Would you mind providing a minimal reproducible example and the output of rioxarray.show_versions()?

ZachHoppinen commented 1 year ago

Hello Snowman2,

Thanks for getting back to me. For rioxarray.show_versions() do you mean something other than the included text at the bottom of my original comment?

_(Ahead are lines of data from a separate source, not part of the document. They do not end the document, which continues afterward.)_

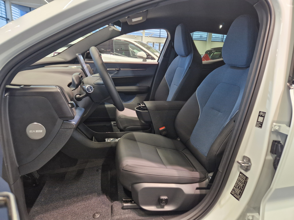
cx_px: 147
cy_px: 110
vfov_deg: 58.9
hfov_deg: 73.9
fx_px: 195
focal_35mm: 23
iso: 320
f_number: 1.8
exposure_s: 1/100
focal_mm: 5.4
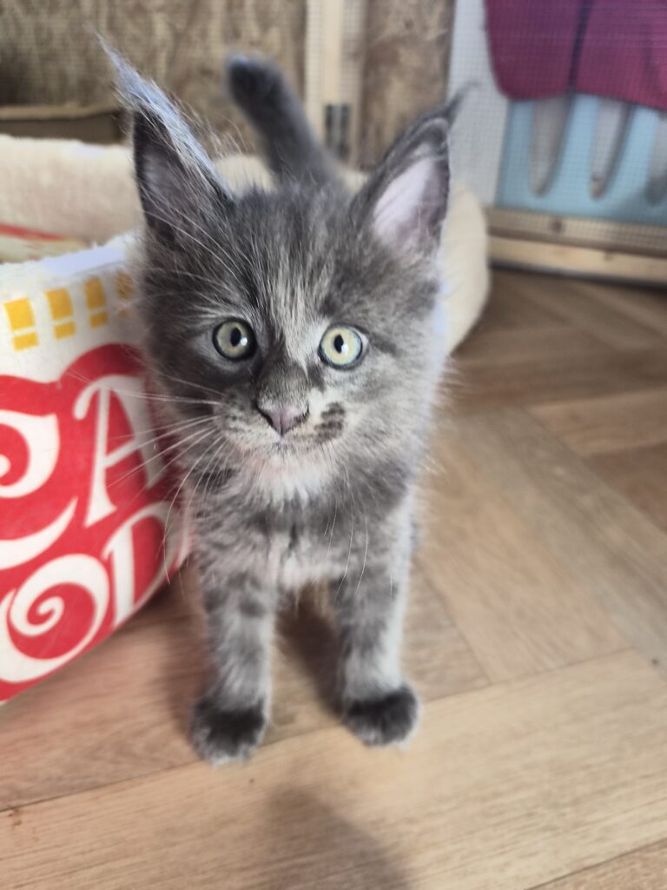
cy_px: 445
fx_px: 591
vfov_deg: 73.9
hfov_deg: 58.9
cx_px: 334
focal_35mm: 23
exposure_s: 1/100
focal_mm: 5.4
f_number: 1.8
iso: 250
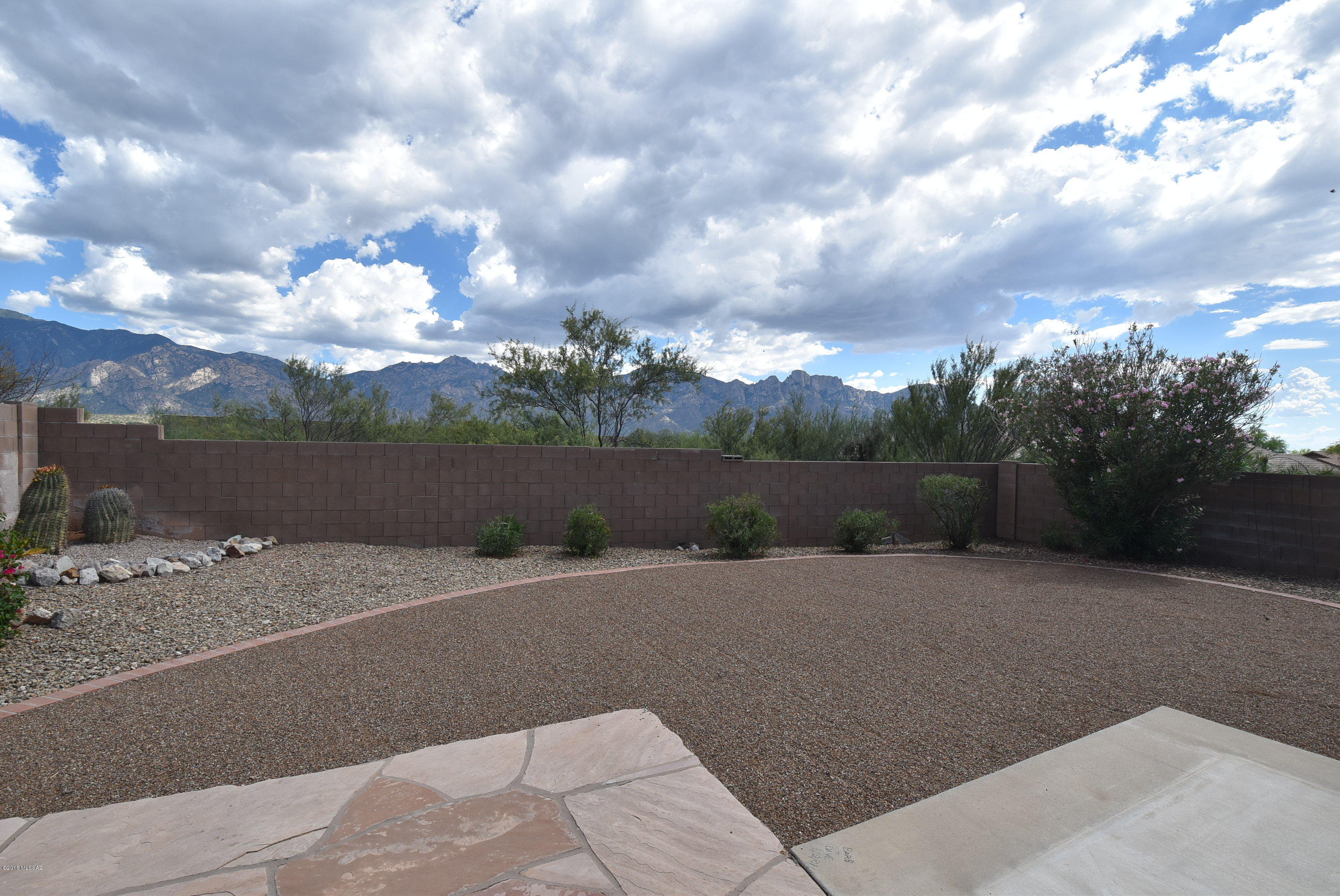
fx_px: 559
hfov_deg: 100.3
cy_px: 448
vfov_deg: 77.4
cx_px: 670
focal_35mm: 15
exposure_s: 1/400
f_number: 10
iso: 200
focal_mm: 10
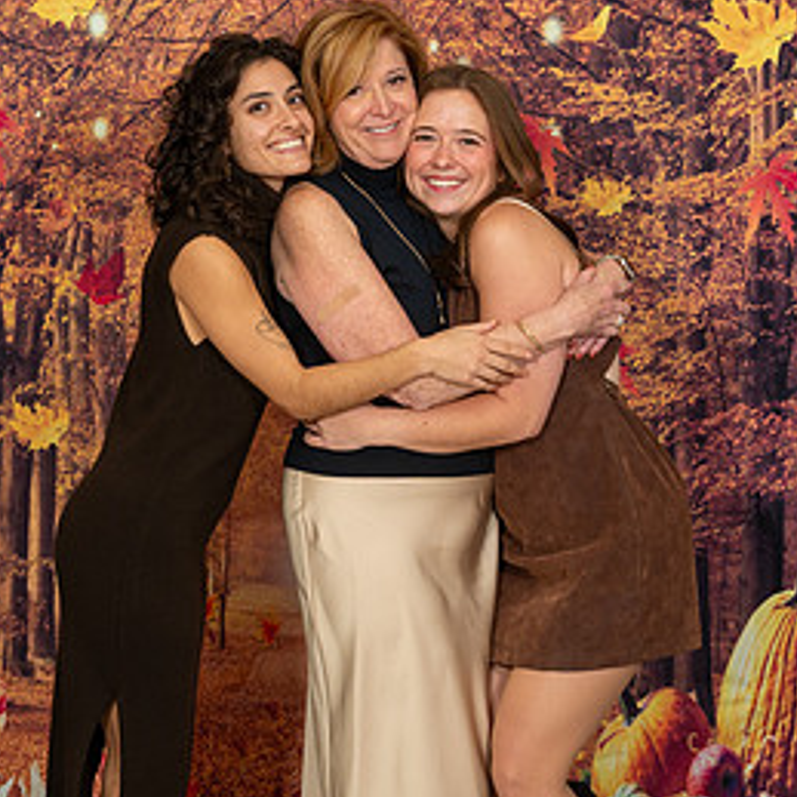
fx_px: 2657
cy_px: 480
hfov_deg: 17.1
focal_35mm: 102
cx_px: 388
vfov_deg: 17.0
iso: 800
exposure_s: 1/80
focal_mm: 44
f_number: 5.6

I tried to reproduce this problem with two created data arrays, but in that case, the bounds seemed to work, so I was hoping someone could point me in the right direction for why my data which should have the same CRS and dataset up is showing a minimum y-value bound that is larger than the maximum y-value bound.

import numpy as np
import xarray as xr
import rioxarray

temperature = np.random.randn(1, 2, 2)
x = [10, 30]
y = [4, 2]
time1 = ['sept-1']

da1 = xr.DataArray(temperature, coords = [time1, x, y],dims = ['time', 'x', 'y'])
da1 = da1.rio.write_crs('EPSG:4326')

temperature = np.random.randn(1, 2, 2)
x = [20, 40]
y = [3, 1]
time2 = ['sept-2']

da2 = xr.DataArray(temperature, coords = [time2, x, y], dims = ['time', 'x', 'y'])
da2 = da2.rio.write_crs('EPSG:4326')

ds = xr.concat([da1, da2], dim = 'time')
print(ds.rio.bounds())

Which gives the expected values of a y-minimum value that is smaller than the y-maximum value.